GIVEN REQUEST:
Please retype every line of the data below exactly, leaving out the pictures.

********

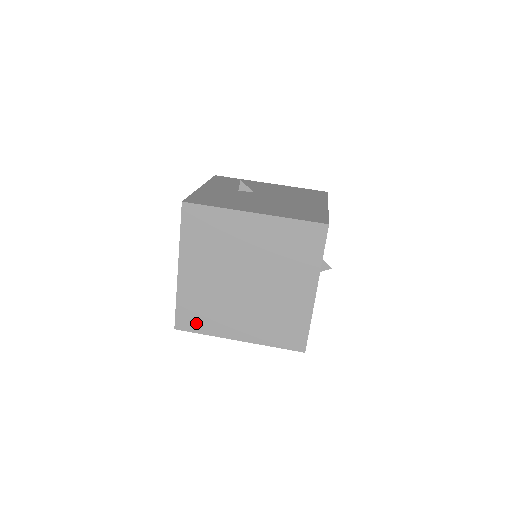
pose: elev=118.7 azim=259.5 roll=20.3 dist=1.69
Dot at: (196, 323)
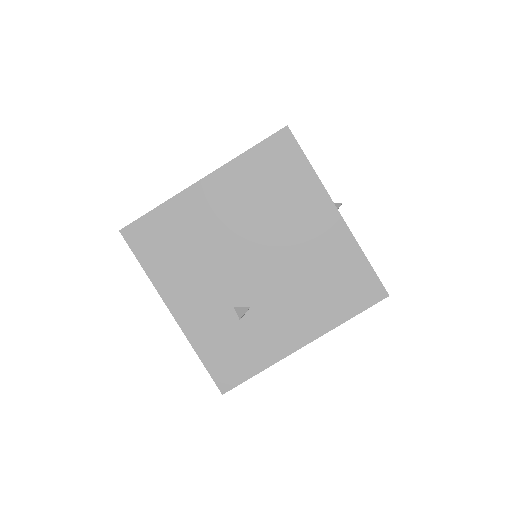
Dot at: (240, 365)
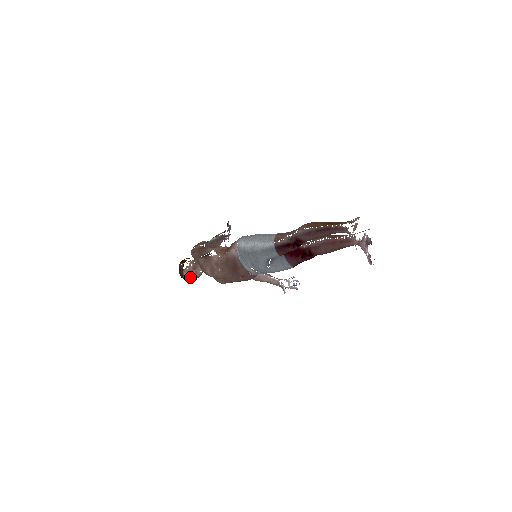
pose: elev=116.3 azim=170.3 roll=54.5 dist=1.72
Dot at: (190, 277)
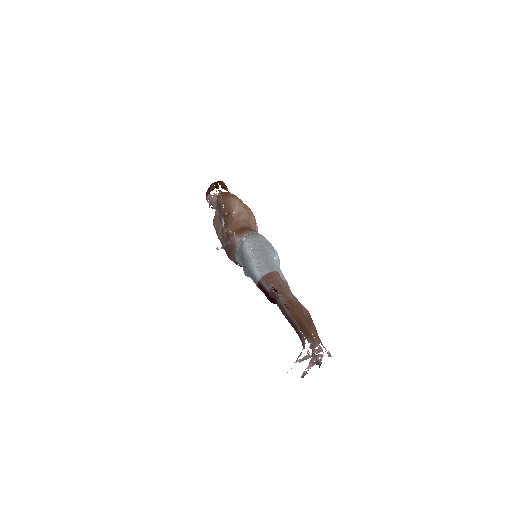
Dot at: (210, 204)
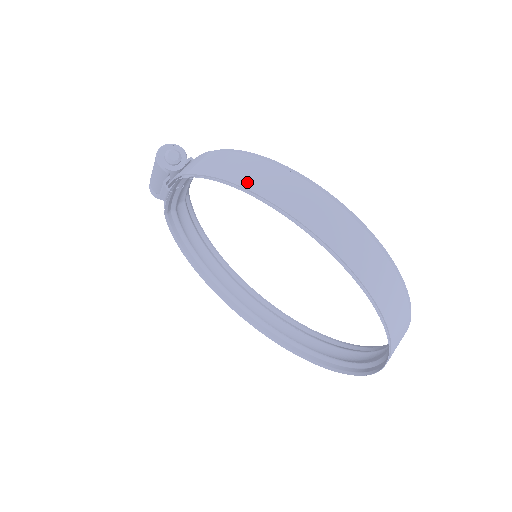
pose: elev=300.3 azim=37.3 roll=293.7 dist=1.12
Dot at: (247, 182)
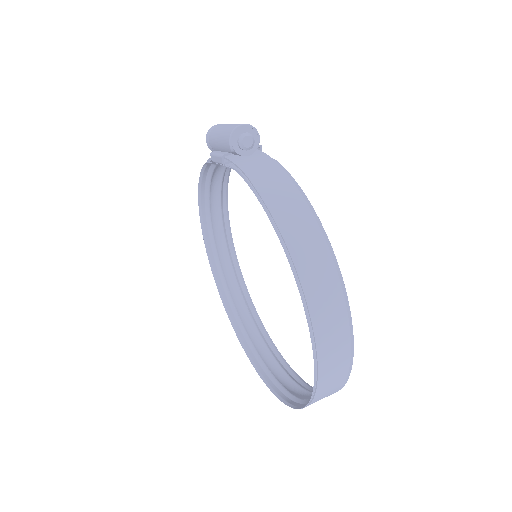
Dot at: (291, 239)
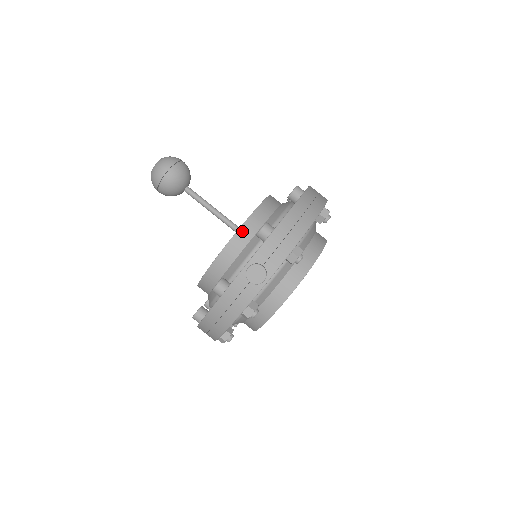
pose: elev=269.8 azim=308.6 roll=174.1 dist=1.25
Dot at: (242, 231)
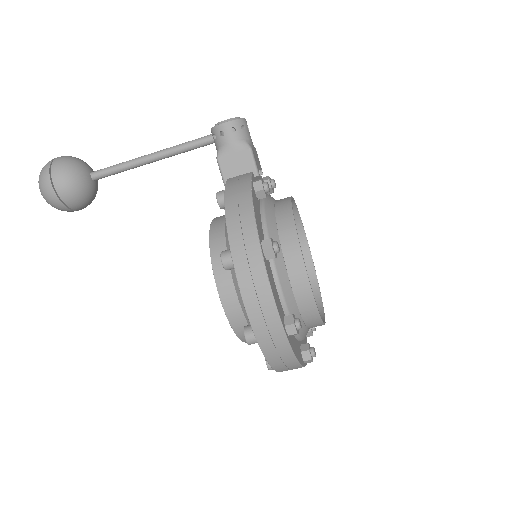
Dot at: occluded
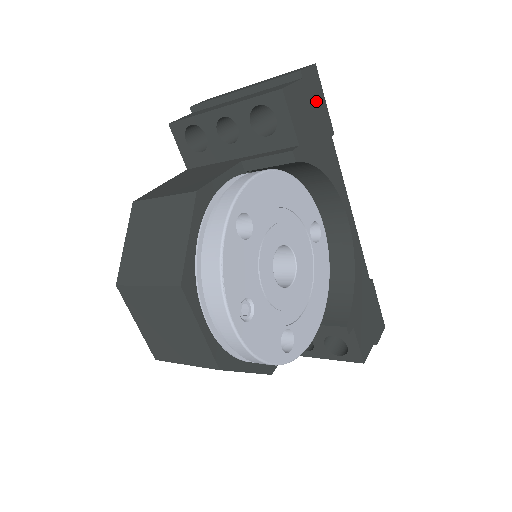
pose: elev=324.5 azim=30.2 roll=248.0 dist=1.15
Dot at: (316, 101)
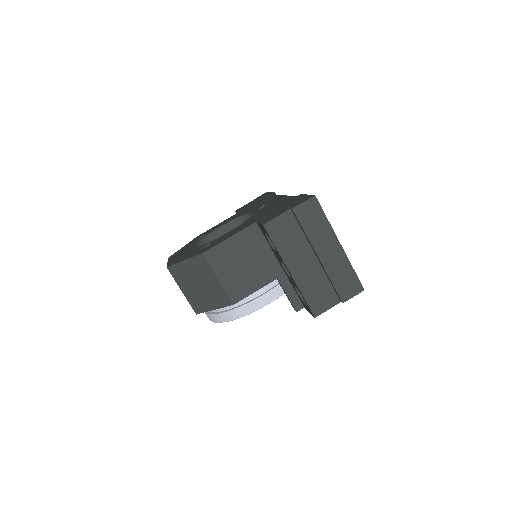
Dot at: occluded
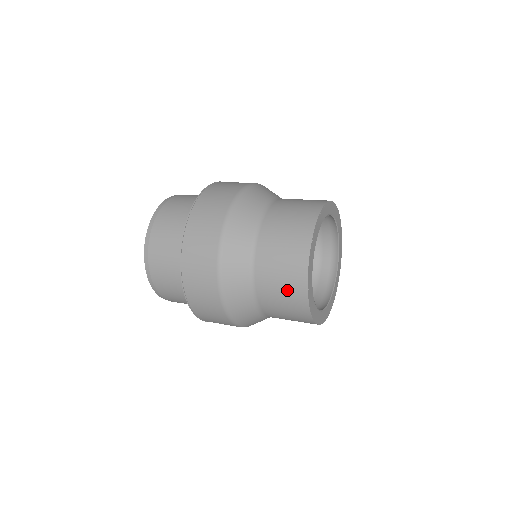
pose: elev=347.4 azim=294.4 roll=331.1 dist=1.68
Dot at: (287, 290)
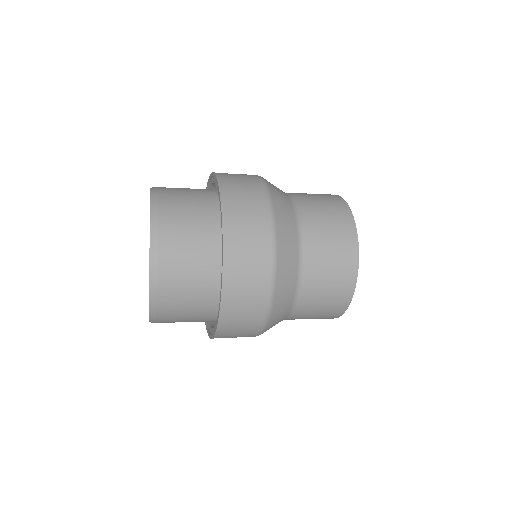
Dot at: (323, 315)
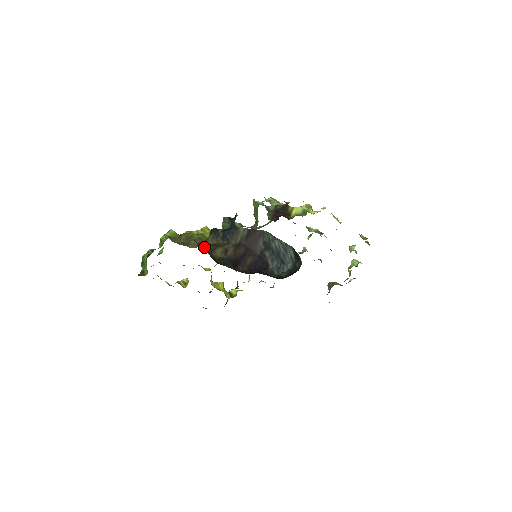
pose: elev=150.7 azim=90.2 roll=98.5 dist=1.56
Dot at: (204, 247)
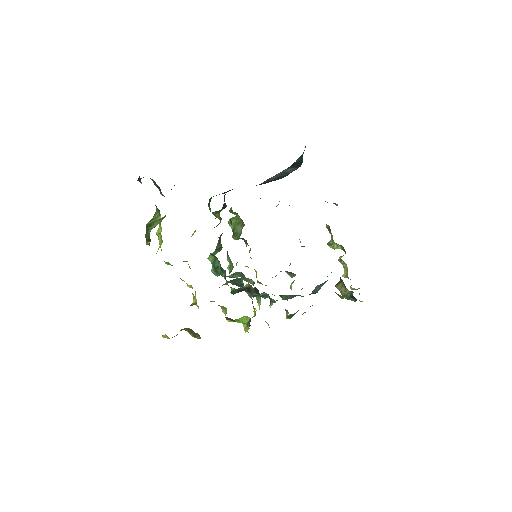
Dot at: occluded
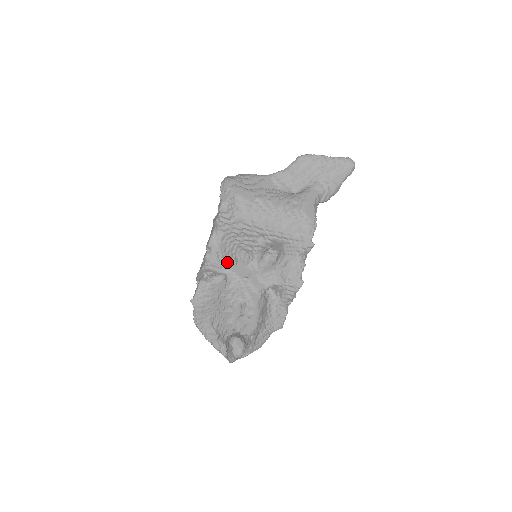
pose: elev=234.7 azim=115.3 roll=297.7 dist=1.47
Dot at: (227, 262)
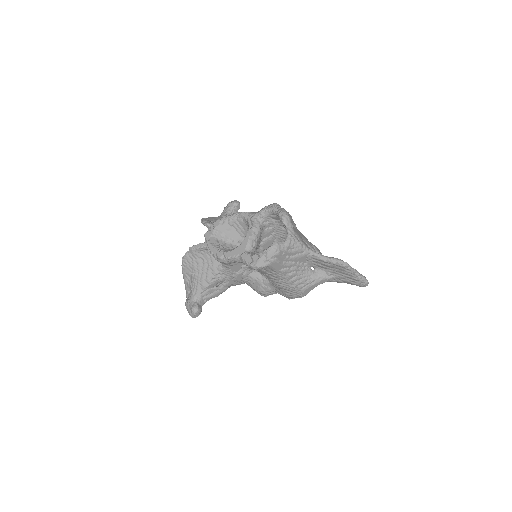
Dot at: (231, 264)
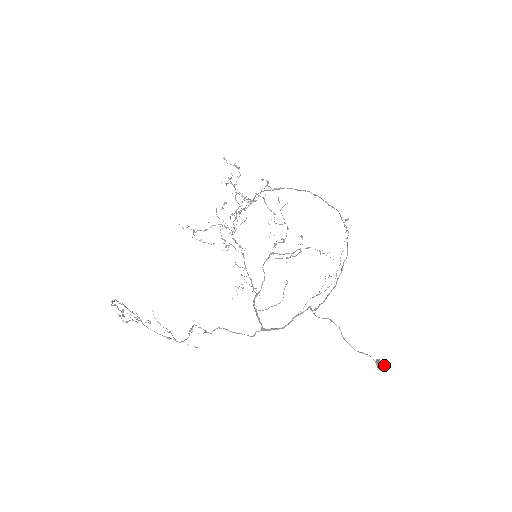
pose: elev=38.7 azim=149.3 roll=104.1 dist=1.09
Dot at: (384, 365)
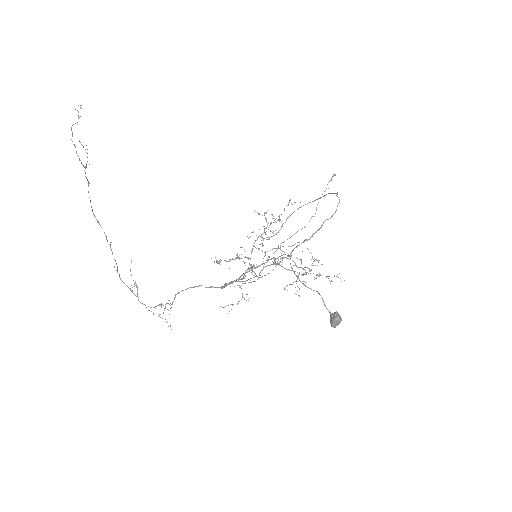
Dot at: (336, 314)
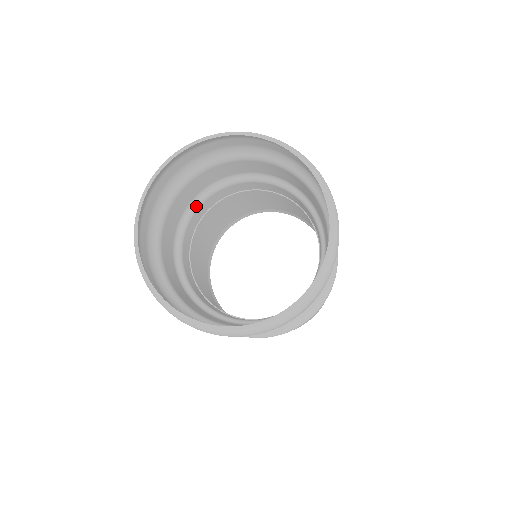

********

OUTPUT BELOW:
pose: elev=118.7 azim=259.5 roll=20.3 dist=1.69
Dot at: (196, 323)
Dot at: (240, 365)
pose: elev=116.3 azim=170.3 roll=54.5 dist=1.72
Dot at: (190, 277)
Dot at: (210, 204)
pose: elev=300.3 azim=37.3 roll=293.7 dist=1.12
Dot at: (247, 182)
Dot at: (291, 239)
pose: elev=269.8 azim=308.6 roll=174.1 dist=1.25
Dot at: (242, 231)
Dot at: occluded
pose: elev=324.5 azim=30.2 roll=248.0 dist=1.15
Dot at: (316, 101)
Dot at: occluded
pose: elev=347.4 azim=294.4 roll=331.1 dist=1.68
Dot at: (287, 290)
Dot at: (323, 315)
pose: elev=150.7 azim=90.2 roll=98.5 dist=1.56
Dot at: (204, 247)
Dot at: occluded
pose: elev=234.7 azim=115.3 roll=297.7 dist=1.47
Dot at: (227, 262)
Dot at: (231, 264)
pose: elev=38.7 azim=149.3 roll=104.1 dist=1.09
Dot at: (384, 365)
Dot at: (336, 314)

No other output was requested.